This page was generated from methods/CFRL.ipynb.


Counterfactuals with Reinforcement Learning


To enable support for Counterfactuals with Reinforcement Learning, you need one of tensorflow or torch installed. You can do so using:

pip install alibi[tensorflow]


pip install alibi[torch]


The counterfactual with reinforcement learning is based on the Model-agnostic and Scalable Counterfactual Explanations via Reinforcement Learning which proposes a fast, model agnostic method to generate batches of counterfactual explanations by replacing the usual optimization procedure with a learnable process. The method does not assume model differentiability, relies only on the feedback from the model predictions, allows for target-conditional counterfactual instances and flexible feature range constraints for numerical and categorical features, including the immutability of protected features (e.g, gender, race). Furthermore, it is easily extendable to multiple data modalities (e.g., images, tabular data).

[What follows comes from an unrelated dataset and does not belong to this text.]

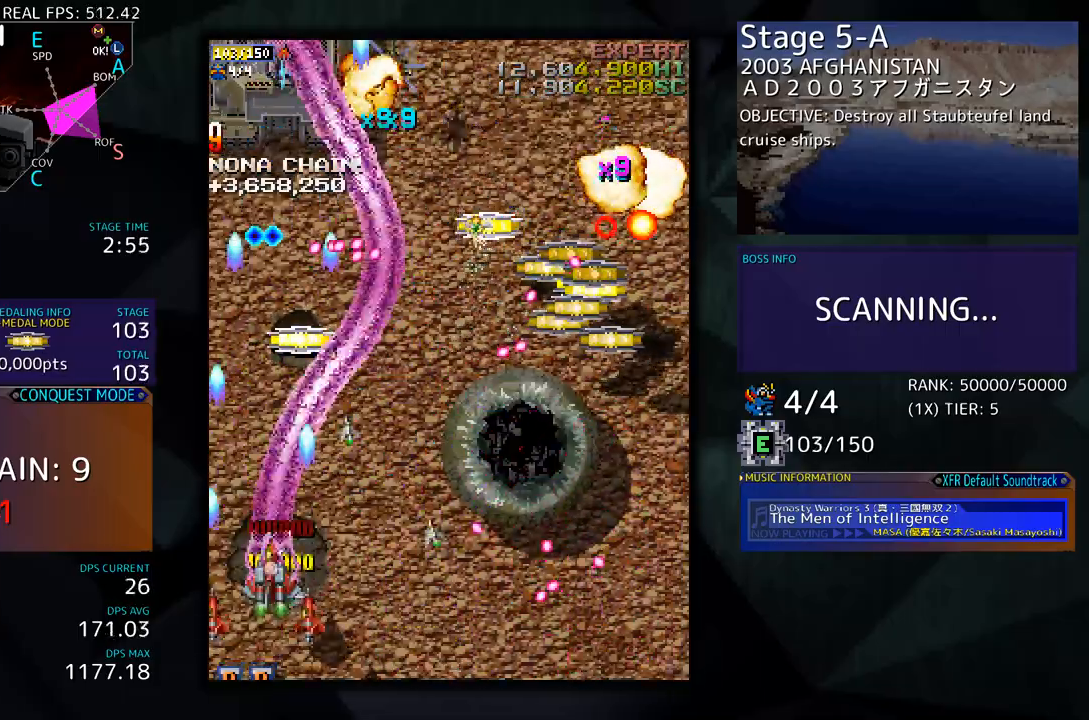
{"buttons": ["DPAD_DOWN", "DPAD_RIGHT"], "events": [[234, "DPAD_UP", "up"], [267, "DPAD_DOWN", "down"]]}
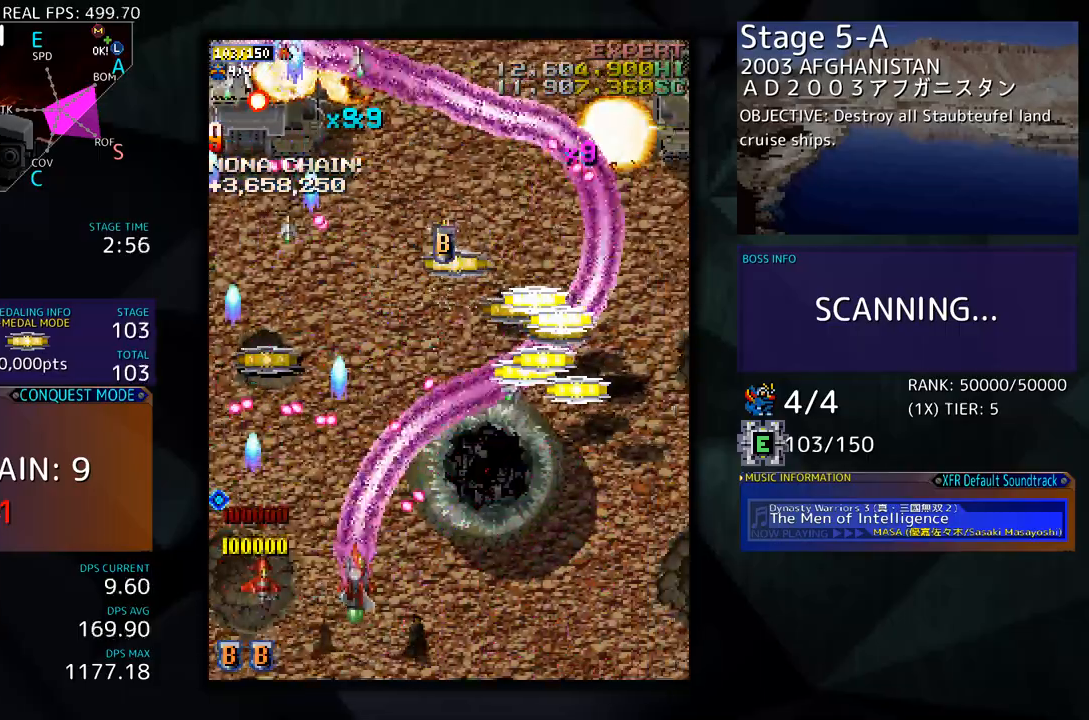
{"buttons": ["DPAD_UP", "DPAD_RIGHT"], "events": [[217, "DPAD_DOWN", "up"], [317, "DPAD_UP", "down"]]}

Counterfactual instances (a.k.a. counterfactual explanations, counterfactuals) are a powerful tool to obtain insight into the underlying decision process exhibited by a black-box model, describing the necessary minimal changes in the input space to alter the prediction towards the desired target. To be of practical use, a counterfactual should be sparse—close (using some distance measure) to the original instance—and indistinguishable from real instances, that is, it should be in-distribution. Thus, for a loan application system that currently outputs a rejection for a given individual, a counterfactual explanation should suggest plausible minimal changes in the feature values that the applicant could perform to get the loan accepted leading to actionable recourse.

A desirable property of a method for generating counterfactuals is to allow feature conditioning. Real-world datasets usually include immutable features such as gender or race, which should remain unchanged throughout the counterfactual search procedure. A natural extension of immutability is to restrict a feature to a subset or an interval of values. Thus, following the same loan application example, a customer might be willing to improve their education level from a High-school graduate to Bachelor’s or Master’s, but not further. Similarly, a numerical feature such as age should only increase for a counterfactual to be actionable. To enable such feature conditioning, we propose to use a conditioning vector to guide the generation process.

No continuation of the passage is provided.